“If I survived, it must be for some reason.”
Elie Wiesel spoke those words in a New York Times interview in 1981. Throughout his life, Wiesel lived with purpose and lent meaning to his survival. As a witness to the most extreme atrocities and in his lifetime as an activist, he changed the way we think about human rights and the way we understand our responsibility to each other.
It is hard to imagine now, with Night selling over 10 million copies and being a fixture on the curriculum of many American students, that at the time of its initial publication, the world didn’t know what to make of it. It is well-documented that 15 US publishers passed on the book before Hill & Wang picked it up. Wiesel wrote in the face of apathy, shame, and denial. The book, along with the trial of Adolf Eichmann in 1961, changed the way the world saw the Holocaust. While others stood silent, Wiesel grappled with the moral and theological implications of mass genocide.
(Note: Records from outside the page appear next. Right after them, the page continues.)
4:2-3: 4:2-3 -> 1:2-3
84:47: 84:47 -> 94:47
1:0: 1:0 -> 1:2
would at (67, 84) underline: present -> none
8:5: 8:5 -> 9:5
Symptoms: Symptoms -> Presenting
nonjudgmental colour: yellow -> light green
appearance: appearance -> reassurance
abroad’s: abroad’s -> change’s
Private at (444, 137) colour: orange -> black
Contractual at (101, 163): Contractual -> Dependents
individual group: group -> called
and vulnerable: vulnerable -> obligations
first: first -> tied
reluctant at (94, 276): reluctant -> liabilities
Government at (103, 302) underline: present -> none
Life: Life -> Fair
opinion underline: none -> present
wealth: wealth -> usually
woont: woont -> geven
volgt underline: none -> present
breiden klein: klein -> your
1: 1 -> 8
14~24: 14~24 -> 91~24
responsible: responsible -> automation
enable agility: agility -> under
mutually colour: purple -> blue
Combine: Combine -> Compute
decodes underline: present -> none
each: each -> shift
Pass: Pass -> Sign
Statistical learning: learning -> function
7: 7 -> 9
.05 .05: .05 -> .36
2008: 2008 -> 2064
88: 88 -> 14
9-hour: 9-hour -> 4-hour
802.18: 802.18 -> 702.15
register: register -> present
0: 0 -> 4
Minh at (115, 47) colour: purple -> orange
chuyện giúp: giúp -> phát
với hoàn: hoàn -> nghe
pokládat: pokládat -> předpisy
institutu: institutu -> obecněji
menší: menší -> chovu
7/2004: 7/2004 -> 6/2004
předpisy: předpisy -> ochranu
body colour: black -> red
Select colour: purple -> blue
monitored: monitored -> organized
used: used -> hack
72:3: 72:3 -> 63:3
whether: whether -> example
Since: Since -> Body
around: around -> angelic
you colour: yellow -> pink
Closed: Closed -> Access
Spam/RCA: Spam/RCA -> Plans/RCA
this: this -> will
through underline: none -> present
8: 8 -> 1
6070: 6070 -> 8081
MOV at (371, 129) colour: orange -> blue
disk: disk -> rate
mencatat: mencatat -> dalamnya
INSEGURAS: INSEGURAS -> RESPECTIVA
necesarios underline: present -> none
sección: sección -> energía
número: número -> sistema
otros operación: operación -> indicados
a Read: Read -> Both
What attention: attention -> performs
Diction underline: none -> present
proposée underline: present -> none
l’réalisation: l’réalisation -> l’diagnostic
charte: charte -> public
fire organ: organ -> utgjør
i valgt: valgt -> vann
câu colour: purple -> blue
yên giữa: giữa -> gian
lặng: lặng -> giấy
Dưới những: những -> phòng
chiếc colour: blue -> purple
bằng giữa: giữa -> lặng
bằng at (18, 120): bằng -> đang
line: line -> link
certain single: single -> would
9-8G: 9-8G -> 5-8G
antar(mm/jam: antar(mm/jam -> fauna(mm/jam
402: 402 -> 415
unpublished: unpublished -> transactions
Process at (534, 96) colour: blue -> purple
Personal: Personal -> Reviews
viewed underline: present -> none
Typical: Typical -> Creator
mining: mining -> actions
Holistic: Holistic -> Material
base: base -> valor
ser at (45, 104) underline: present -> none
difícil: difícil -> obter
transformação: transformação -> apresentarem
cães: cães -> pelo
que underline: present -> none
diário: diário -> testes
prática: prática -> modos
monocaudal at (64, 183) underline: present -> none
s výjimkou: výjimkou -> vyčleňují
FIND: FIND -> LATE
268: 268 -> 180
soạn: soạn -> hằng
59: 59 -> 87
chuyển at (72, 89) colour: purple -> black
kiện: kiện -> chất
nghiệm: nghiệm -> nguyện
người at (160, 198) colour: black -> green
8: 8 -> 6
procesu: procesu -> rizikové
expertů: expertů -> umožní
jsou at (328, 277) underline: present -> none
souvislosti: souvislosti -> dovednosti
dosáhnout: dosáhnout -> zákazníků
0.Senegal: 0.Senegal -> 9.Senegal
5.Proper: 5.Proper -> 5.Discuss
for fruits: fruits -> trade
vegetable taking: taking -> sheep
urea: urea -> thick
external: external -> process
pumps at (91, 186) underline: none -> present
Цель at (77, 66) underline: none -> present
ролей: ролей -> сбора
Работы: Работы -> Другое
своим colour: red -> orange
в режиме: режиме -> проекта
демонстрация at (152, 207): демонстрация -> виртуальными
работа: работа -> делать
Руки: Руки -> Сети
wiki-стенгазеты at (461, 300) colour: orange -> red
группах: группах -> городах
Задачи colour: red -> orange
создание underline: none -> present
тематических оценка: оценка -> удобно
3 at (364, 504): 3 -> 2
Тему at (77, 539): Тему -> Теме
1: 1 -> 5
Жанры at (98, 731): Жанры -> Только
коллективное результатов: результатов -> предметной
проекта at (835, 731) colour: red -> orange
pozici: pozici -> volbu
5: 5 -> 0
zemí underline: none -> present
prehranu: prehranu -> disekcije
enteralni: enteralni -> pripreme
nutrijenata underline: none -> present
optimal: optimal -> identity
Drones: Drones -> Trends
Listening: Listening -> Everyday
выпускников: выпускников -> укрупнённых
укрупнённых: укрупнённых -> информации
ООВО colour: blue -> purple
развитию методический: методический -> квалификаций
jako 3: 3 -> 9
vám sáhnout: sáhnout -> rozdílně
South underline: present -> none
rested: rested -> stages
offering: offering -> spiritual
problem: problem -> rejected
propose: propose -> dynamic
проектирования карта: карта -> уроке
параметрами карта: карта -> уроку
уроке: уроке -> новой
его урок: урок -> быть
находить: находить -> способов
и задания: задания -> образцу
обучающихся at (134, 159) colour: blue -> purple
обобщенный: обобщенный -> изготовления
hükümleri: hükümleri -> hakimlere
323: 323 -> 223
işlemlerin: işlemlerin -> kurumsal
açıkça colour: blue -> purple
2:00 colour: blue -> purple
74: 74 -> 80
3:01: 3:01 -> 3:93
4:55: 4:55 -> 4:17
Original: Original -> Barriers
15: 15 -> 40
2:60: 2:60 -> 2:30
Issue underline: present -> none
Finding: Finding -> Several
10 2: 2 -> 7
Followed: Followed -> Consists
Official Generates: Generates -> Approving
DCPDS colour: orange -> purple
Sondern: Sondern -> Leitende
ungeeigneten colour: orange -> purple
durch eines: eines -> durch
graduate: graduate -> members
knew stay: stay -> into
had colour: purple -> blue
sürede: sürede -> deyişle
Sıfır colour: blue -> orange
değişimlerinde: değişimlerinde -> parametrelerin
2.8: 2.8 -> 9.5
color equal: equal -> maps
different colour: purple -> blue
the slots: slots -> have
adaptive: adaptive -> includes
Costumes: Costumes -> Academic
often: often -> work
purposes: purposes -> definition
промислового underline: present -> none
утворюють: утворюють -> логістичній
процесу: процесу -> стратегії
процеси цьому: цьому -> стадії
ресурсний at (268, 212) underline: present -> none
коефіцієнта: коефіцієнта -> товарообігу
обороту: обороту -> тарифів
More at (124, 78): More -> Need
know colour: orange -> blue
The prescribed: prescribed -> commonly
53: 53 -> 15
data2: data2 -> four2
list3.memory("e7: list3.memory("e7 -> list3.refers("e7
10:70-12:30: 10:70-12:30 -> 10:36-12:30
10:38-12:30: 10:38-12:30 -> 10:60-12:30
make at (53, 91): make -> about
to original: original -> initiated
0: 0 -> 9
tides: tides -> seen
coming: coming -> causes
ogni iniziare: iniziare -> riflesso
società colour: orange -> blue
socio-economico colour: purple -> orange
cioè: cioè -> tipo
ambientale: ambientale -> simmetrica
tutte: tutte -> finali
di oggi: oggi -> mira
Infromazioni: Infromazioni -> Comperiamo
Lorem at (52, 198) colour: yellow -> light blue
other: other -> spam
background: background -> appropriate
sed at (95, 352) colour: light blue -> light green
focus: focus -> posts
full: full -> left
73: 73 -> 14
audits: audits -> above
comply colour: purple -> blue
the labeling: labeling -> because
Wiesel challenged readers around the world to get into close proximity with the Holocaust at a time when many remained uncomfortable speaking plainly about what had happened. He opened a window to the unimaginable. His own story, and the loss of his mother, father and younger sister, made it impossible for readers to ignore the horror of the concentration camps. Truth and honesty, about ourselves and our history, is vital for all people and our democracy. As he wrote, “to forget the dead would be akin to killing them a second time.”